# [WHAT TO DO]
Your answer must consist of the records exactly as given, with no pictures included.

* * *

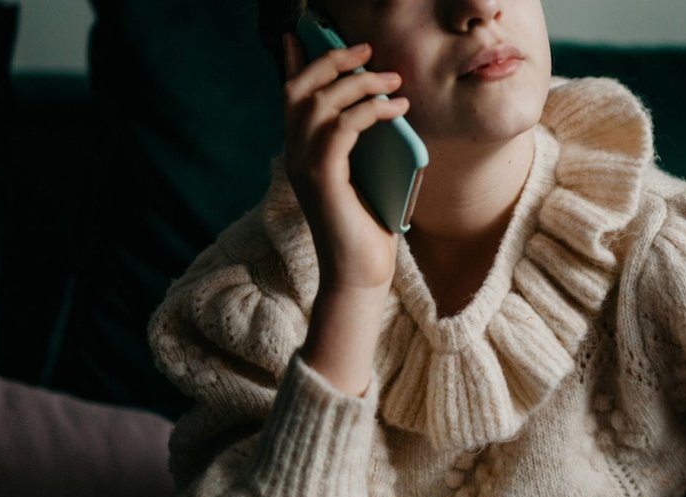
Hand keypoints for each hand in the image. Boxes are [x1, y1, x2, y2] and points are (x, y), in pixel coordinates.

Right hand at [280, 32, 407, 291]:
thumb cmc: (367, 228)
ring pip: (318, 105)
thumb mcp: (367, 175)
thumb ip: (362, 144)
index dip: (294, 62)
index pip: (290, 97)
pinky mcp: (323, 180)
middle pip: (299, 90)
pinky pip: (340, 130)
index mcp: (301, 152)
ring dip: (358, 85)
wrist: (360, 275)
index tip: (302, 33)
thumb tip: (385, 105)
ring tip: (393, 81)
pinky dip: (368, 112)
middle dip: (332, 62)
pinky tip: (395, 110)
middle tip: (367, 50)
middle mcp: (294, 155)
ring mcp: (304, 168)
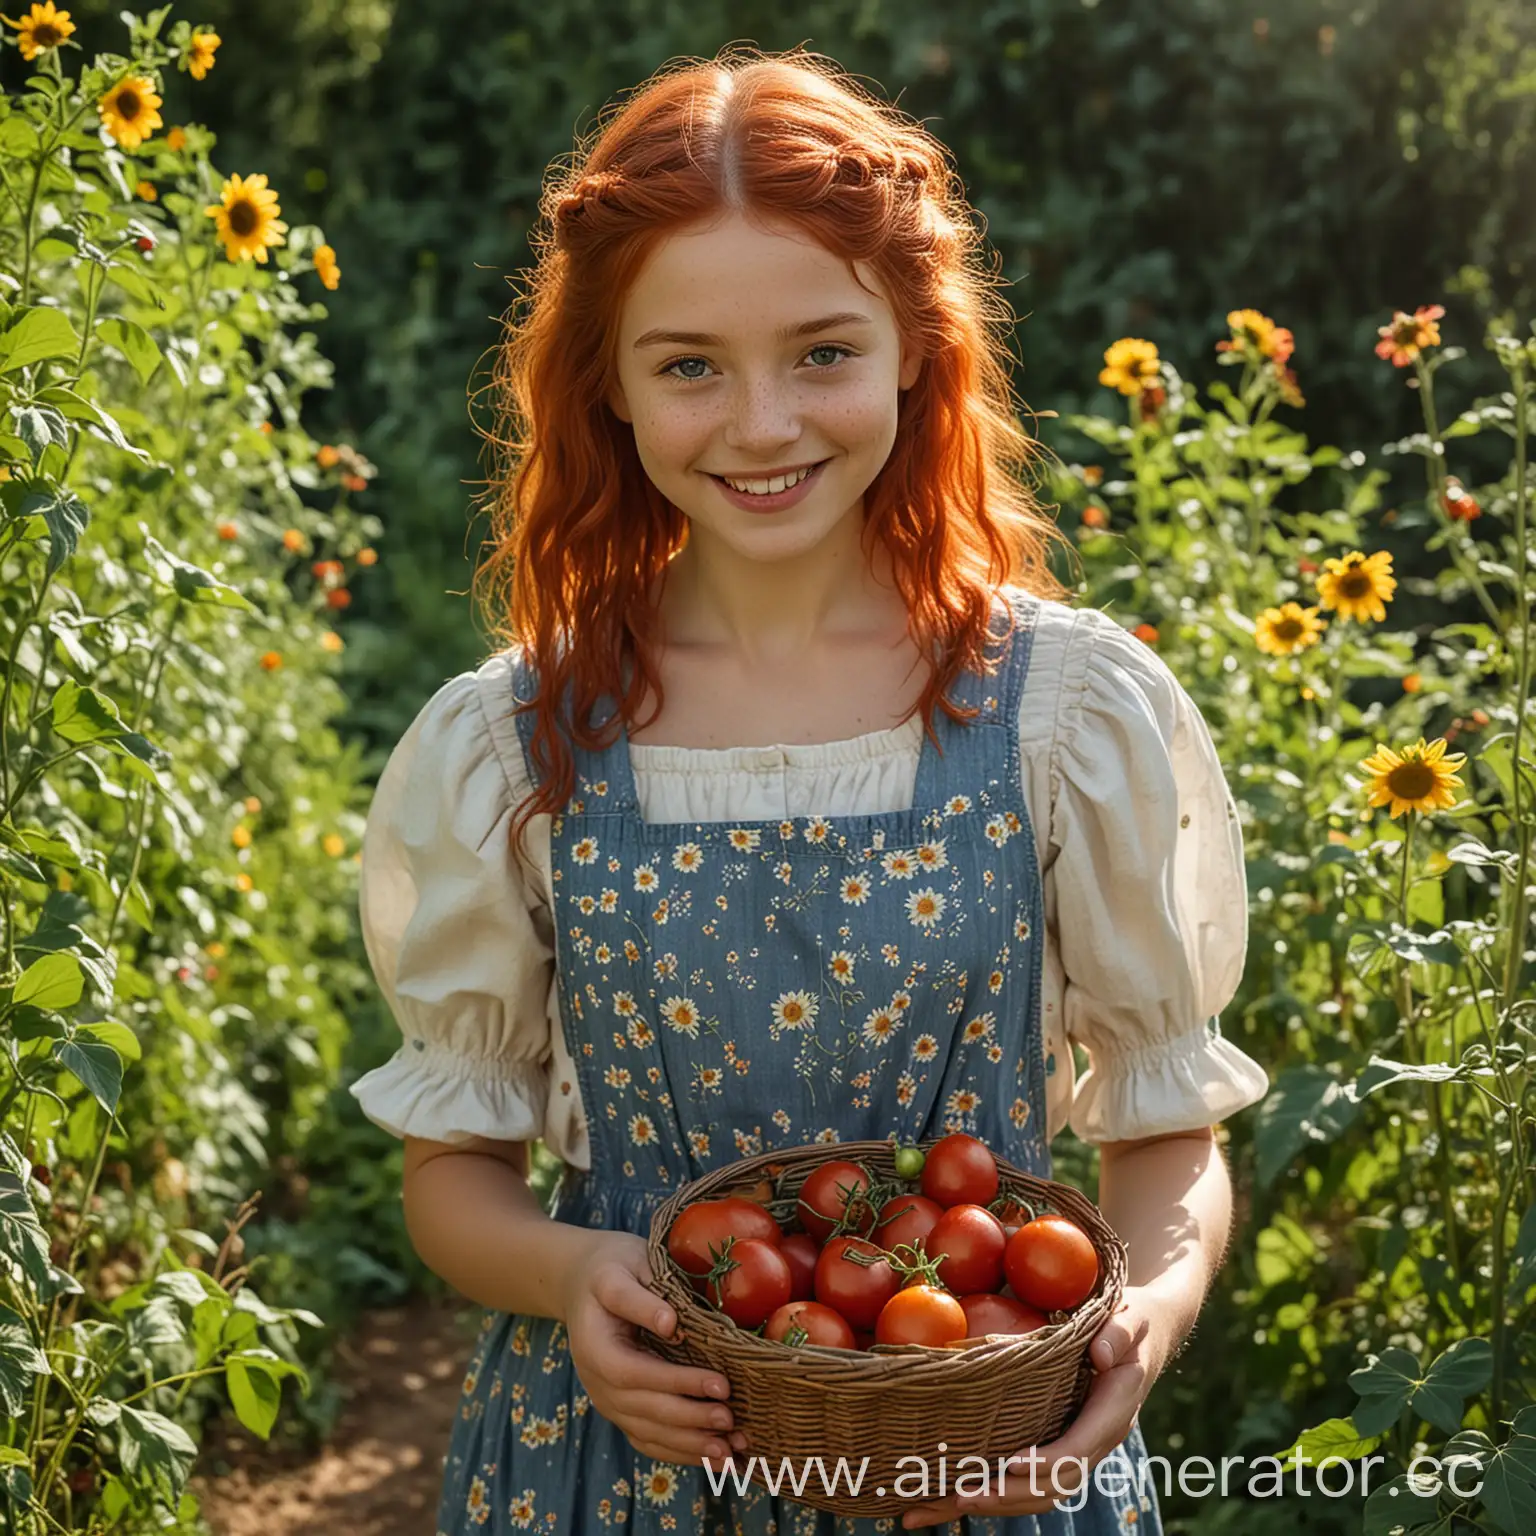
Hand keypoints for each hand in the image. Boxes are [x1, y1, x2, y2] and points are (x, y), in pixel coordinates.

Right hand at [562, 1230, 747, 1467]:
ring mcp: (607, 1399)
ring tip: (730, 1452)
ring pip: (647, 1433)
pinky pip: (647, 1439)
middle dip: (691, 1420)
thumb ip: (640, 1298)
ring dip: (689, 1446)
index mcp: (594, 1346)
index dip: (677, 1384)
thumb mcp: (621, 1269)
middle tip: (732, 1421)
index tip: (721, 1385)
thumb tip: (672, 1326)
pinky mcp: (621, 1408)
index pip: (635, 1374)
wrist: (582, 1282)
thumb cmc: (611, 1267)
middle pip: (643, 1411)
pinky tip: (711, 1457)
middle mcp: (596, 1381)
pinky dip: (679, 1452)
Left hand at [899, 1288, 1169, 1527]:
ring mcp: (1081, 1446)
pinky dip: (1003, 1491)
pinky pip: (1036, 1479)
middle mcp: (1096, 1440)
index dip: (1045, 1462)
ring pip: (1044, 1492)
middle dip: (1010, 1494)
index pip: (1078, 1450)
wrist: (1146, 1336)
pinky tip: (965, 1492)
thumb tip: (1100, 1352)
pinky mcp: (1065, 1442)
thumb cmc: (1132, 1322)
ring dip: (1000, 1502)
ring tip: (952, 1502)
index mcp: (1111, 1413)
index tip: (1011, 1464)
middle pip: (1055, 1484)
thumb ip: (1118, 1333)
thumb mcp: (1130, 1317)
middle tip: (964, 1495)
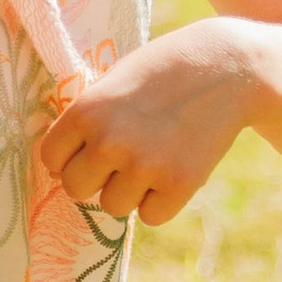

* * *

# [OUTPUT FOR THIS EXERCISE]
Hand keypoints for each hand in the image. Boxes are [x1, y1, x2, y2] and points are (x, y), in pixel coordinates.

Right hand at [280, 32, 407, 291]:
thumb cmc: (367, 228)
ring pip: (318, 105)
thumb mcp: (367, 175)
thumb ip: (362, 144)
index dip: (294, 62)
index pip: (290, 97)
pinky mcp: (323, 180)
middle pip: (299, 90)
pinky pip: (340, 130)
index mcp: (301, 152)
ring dip: (358, 85)
wrist: (360, 275)
index tip: (302, 33)
thumb tip: (385, 105)
ring tip: (393, 81)
pinky dip: (368, 112)
middle dip: (332, 62)
pinky tip: (395, 110)
middle tip: (367, 50)
middle mcp: (294, 155)
ring mcp: (304, 168)
Hand keypoints for each hand in the image. Boxes are [x1, y1, x2, y2] and points are (x, y), in pixel coordinates.

Right hand at [562, 1230, 747, 1467]:
ring mcp: (607, 1399)
ring tip: (730, 1452)
ring pip: (647, 1433)
pinky pip: (647, 1439)
middle dip: (691, 1420)
thumb ip: (640, 1298)
ring dip: (689, 1446)
index mcp: (594, 1346)
index dip: (677, 1384)
thumb mcp: (621, 1269)
middle tip: (732, 1421)
index tip: (721, 1385)
thumb tip: (672, 1326)
pinky mcp: (621, 1408)
index pip: (635, 1374)
wrist: (582, 1282)
thumb cmc: (611, 1267)
middle pip: (643, 1411)
pinky tip: (711, 1457)
middle mcp: (596, 1381)
pinky dip: (679, 1452)
Left hand at [899, 1288, 1169, 1527]:
ring mcp: (1081, 1446)
pinky dip: (1003, 1491)
pinky pip: (1036, 1479)
middle mcp: (1096, 1440)
index dip: (1045, 1462)
ring pip: (1044, 1492)
middle dip: (1010, 1494)
index pip: (1078, 1450)
wrist: (1146, 1336)
pinky tip: (965, 1492)
thumb tip: (1100, 1352)
pinky mcp: (1065, 1442)
thumb cmc: (1132, 1322)
ring dip: (1000, 1502)
ring tip: (952, 1502)
index mcp: (1111, 1413)
index tip: (1011, 1464)
middle pip: (1055, 1484)
thumb ip: (1118, 1333)
thumb mcp: (1130, 1317)
middle tip: (964, 1495)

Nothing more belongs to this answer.